En conséquence de quoi, la comédie éthique continue. La France fait ça, comme ça, comme on vient de voir, façon Casanova, à cheval sur une bossue, fissa', faut voir! Pendant qu'en voix off, l'hôtesse économiste à qui on pince les fesses, répète: mondieu! Le marché peut-il se réguler lui-même ou doit-il être mis sous surveillance? Y a les pour, y a les contre, ça équilibre. Ou encore, question subsidiaire, jarnilafrance! L'état national peut-il, doit-il, veut-il ou non, oh! Mondieu! Aidez-moi! Faîtes entendre votre voix! intervenir dans l'économie, pour relier l'économie réelle à l'économie virtuelle? Et si oui, jusqu'où? Et les USA n'ont plus qu'à faire comme si c'était bien ça qui est pour le mieux. Voilà qui résume l'actuel psychodrame de type new-hedge against inflation. Comment faire pour empêcher la brouette inflationniste, outre saloper l'économie standard, d'aplatir le portefeuille des ces messieurs-dames les bronzés, hiver comme été, aux UV? On parle maintenant de sortir le 122-2 européen et préempter la dette publique des PIG'S, pour ramener la spéculation à la raison.
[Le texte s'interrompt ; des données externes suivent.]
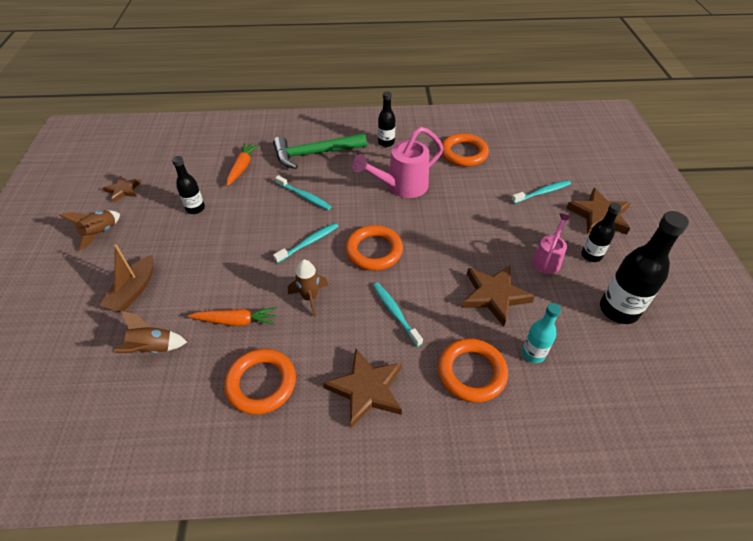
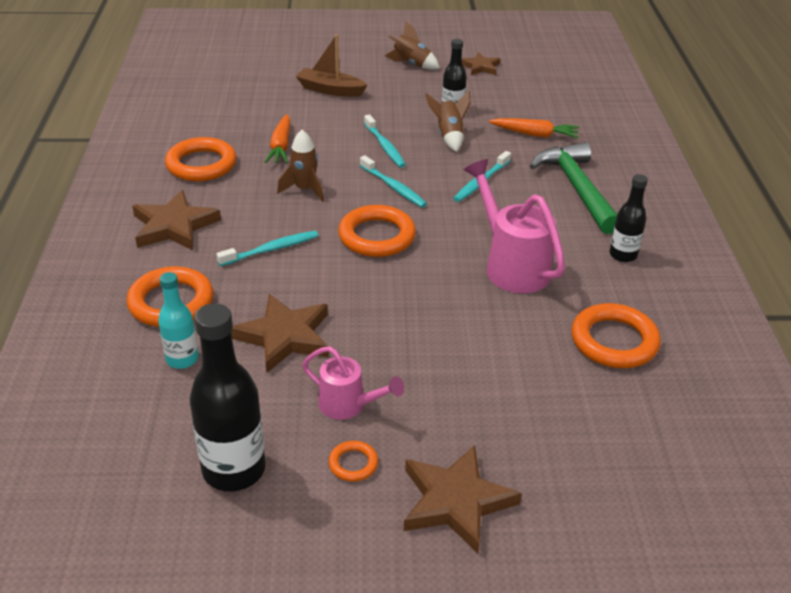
camera: 90 degrees right, 10 degrees down
(153, 348) = (257, 107): brown rocket -> brown rocket (449, 136)
(542, 192) = (515, 430): turquoise toothbrush -> turquoise toothbrush (385, 146)
(591, 255) = (353, 464): black bottle -> orange ring

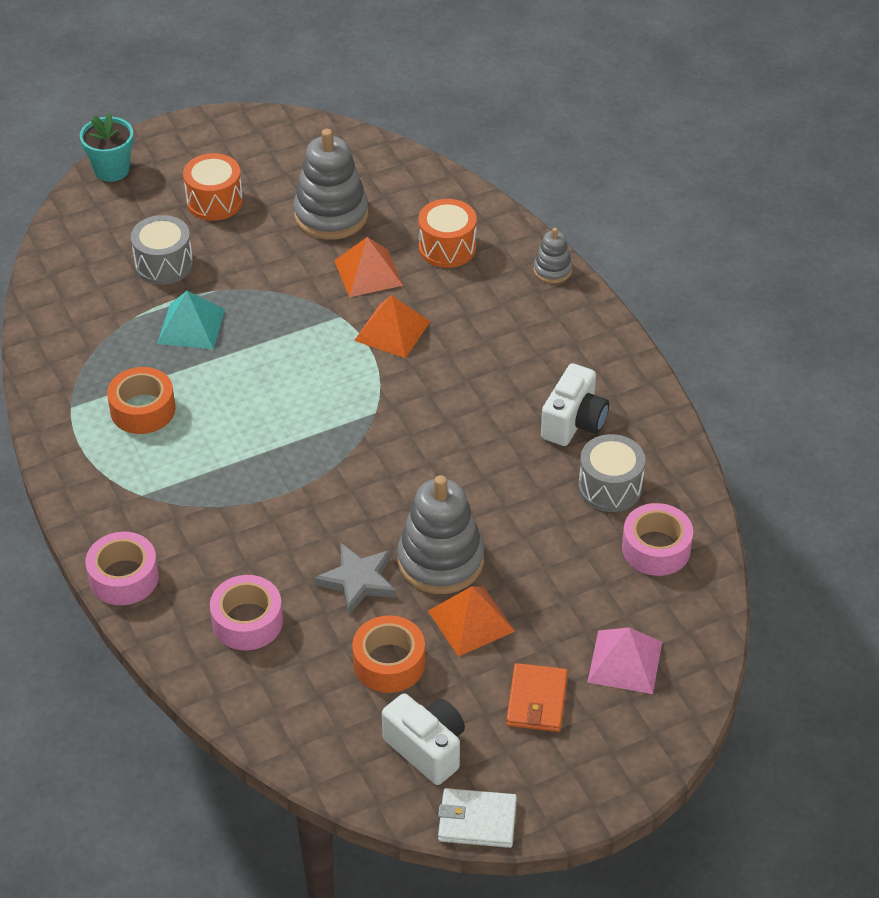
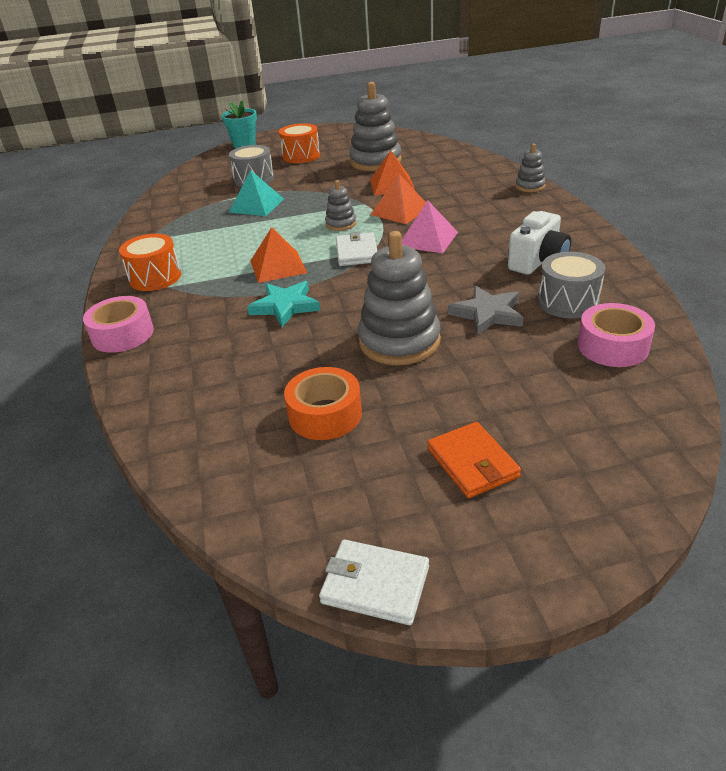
camera: 15 degrees right, 10 degrees down
(143, 409) = (199, 242): orange tape -> none
(247, 621) = (207, 371): pink tape -> none
(298, 518) = (285, 306): none -> turquoise star
(321, 362) = (341, 224): none -> grey stacking toy
(356, 417) = (356, 252): none -> white wallet
(358, 580) = (319, 350): grey star -> grey star (487, 314)
(427, 749) = (338, 497): white camera -> none
(447, 247) = (452, 175): orange drum -> orange drum (155, 277)
(471, 621) = (416, 388): orange pyramid -> orange pyramid (278, 266)
(537, 700) = (472, 463): orange wallet -> orange wallet turned 45 degrees counterclockwise
(625, 662) = (576, 436): pink pyramid -> pink pyramid (428, 239)

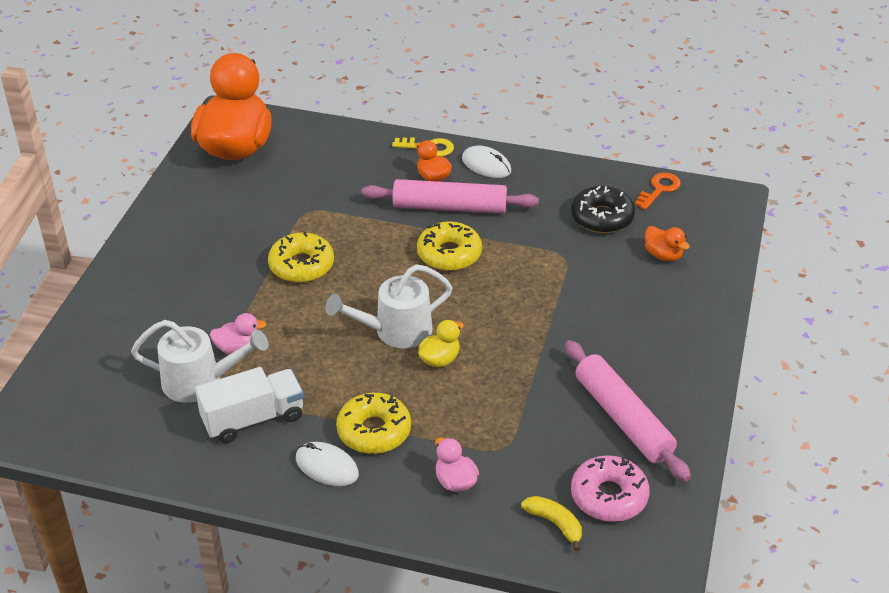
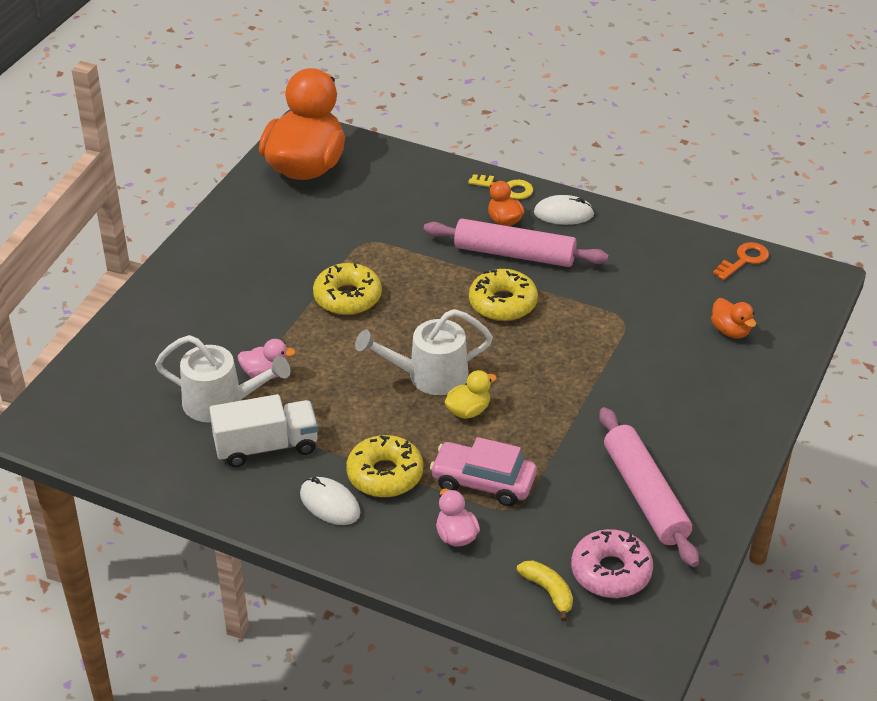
camera: 10 degrees right, 0 degrees up
(469, 426) = (483, 482): none -> pink car
(486, 165) = (563, 213): white mouse -> white mouse turned 45 degrees counterclockwise
(602, 217) = (674, 283): black donut -> none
Mais n'est-ce pas ce que les états honnis ont fait, en les arrosant, via la grosse Commission, de subventions européennes payées par ces cochons de contribuables, taxables et corvéables à merci. Subventions qui sont le fruit de décisions étatiques, découlant de politiques économiques qui ont conduit au résultat qu'on sait. Et ces politiques économiques, un jour, qualifiées de bonne économie, deviennent un autre jour, comme par magie, de scandaleuses politiques, au gré du caprice orienté de l'éditorialiste de service. Cette séparation aussi commode qu'arbitraire et qui ne correspond à rien de réel, donne du grain à moudre aux libéraux de gauche et aux sociaux-républicains de droite, extrêmes compris, sinon quel lieu obscur, auront-ils, où se toucher, en gueulant, pig's! Cochons de pig's! Le bon état est donc l'état au service exclusif des besoins et classes capitalistes. Le problème est que ces classes se divisent en partis, coteries et autres gangs dont les intérêts s'opposent et fluctuent sans cesse. De quoi susciter le vertige et produire de l'idéologie à flux tendu.